Patient Transport and Hospital Handoff
Transporting patients safely is a core part of the role. EMTs continue monitoring and treating patients in the back of the ambulance during the ride to the hospital. Vital signs are reassessed at regular intervals, and any changes in the patient’s condition are noted and acted on. Upon arrival, the EMT provides a verbal handoff to hospital staff that summarizes the patient’s condition, what happened on scene, what treatments were given, and how the patient responded. The mechanism of injury is particularly important to communicate, as it helps guide the hospital team’s treatment decisions.
Work Schedule and Physical Demands
EMT work doesn’t follow a standard weekday schedule. Shifts commonly run 9, 12, or even 24 hours. A 36-hour workweek built from 9- or 12-hour shifts is one common pattern. In rural areas with lower call volume, 24-hour shifts or 48-hour workweeks are typical, with downtime for rest between calls.

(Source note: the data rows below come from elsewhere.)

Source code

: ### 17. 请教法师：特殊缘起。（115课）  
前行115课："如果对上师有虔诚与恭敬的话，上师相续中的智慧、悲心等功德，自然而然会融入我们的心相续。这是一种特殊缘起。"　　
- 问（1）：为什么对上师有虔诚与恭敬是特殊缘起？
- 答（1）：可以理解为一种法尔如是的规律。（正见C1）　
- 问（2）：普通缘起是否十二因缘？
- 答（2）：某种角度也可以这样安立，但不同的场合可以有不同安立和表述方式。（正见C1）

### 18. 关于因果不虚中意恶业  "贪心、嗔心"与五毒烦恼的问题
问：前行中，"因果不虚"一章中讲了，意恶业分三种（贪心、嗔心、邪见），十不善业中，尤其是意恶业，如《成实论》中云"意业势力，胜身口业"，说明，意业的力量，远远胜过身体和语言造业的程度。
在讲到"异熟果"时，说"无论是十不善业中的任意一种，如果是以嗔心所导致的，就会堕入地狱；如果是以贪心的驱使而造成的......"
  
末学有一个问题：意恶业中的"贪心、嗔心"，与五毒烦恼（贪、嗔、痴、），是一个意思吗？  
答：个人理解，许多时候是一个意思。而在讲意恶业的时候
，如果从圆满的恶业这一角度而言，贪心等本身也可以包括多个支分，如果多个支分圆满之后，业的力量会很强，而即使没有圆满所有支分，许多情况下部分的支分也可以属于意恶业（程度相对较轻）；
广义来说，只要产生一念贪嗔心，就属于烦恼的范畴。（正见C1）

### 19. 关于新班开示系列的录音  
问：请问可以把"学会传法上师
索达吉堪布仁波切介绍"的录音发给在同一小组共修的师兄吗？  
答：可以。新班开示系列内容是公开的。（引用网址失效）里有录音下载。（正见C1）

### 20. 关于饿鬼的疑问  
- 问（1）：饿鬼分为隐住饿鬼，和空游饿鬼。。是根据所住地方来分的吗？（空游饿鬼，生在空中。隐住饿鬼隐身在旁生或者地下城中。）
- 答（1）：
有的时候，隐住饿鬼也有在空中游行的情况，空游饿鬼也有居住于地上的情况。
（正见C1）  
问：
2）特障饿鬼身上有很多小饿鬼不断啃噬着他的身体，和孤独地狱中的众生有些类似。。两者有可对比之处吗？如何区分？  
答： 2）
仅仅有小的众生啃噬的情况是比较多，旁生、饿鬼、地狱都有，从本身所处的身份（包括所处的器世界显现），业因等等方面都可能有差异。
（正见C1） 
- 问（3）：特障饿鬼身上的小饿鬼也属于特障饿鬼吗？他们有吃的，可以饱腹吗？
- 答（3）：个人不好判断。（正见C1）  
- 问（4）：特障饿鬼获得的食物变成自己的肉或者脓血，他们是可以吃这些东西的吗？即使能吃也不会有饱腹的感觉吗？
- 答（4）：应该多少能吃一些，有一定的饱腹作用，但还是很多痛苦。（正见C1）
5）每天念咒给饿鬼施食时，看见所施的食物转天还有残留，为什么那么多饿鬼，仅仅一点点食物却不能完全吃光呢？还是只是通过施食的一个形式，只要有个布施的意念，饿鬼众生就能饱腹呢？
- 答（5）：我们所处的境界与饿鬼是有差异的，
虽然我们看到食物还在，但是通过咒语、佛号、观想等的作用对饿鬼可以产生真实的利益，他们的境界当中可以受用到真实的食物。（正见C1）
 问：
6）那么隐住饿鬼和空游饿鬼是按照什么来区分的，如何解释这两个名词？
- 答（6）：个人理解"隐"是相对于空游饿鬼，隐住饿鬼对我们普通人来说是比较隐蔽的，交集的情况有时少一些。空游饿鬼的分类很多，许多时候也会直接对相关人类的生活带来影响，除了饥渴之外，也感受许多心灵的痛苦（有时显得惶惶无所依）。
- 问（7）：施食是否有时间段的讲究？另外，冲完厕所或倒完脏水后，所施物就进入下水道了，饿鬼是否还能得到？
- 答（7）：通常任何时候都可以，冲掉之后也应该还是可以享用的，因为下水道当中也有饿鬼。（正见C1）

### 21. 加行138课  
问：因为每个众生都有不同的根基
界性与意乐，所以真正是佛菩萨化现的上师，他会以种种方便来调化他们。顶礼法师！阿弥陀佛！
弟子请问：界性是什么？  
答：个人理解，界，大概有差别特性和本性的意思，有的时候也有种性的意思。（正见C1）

The physical demands are real, though there are currently no national entry standards for physical ability. EMTs regularly lift and carry patients on stretchers, kneel on hard surfaces for extended periods while providing care, and work in awkward positions inside ambulances or at crash scenes. The National Association of EMTs recommends at least 150 minutes per week of moderate-intensity exercise to maintain the fitness needed for the job. Core stability, balance, and cardiovascular endurance all matter for performing safely over the course of a long shift, especially when fatigue sets in during hour 20 of a 24-hour rotation.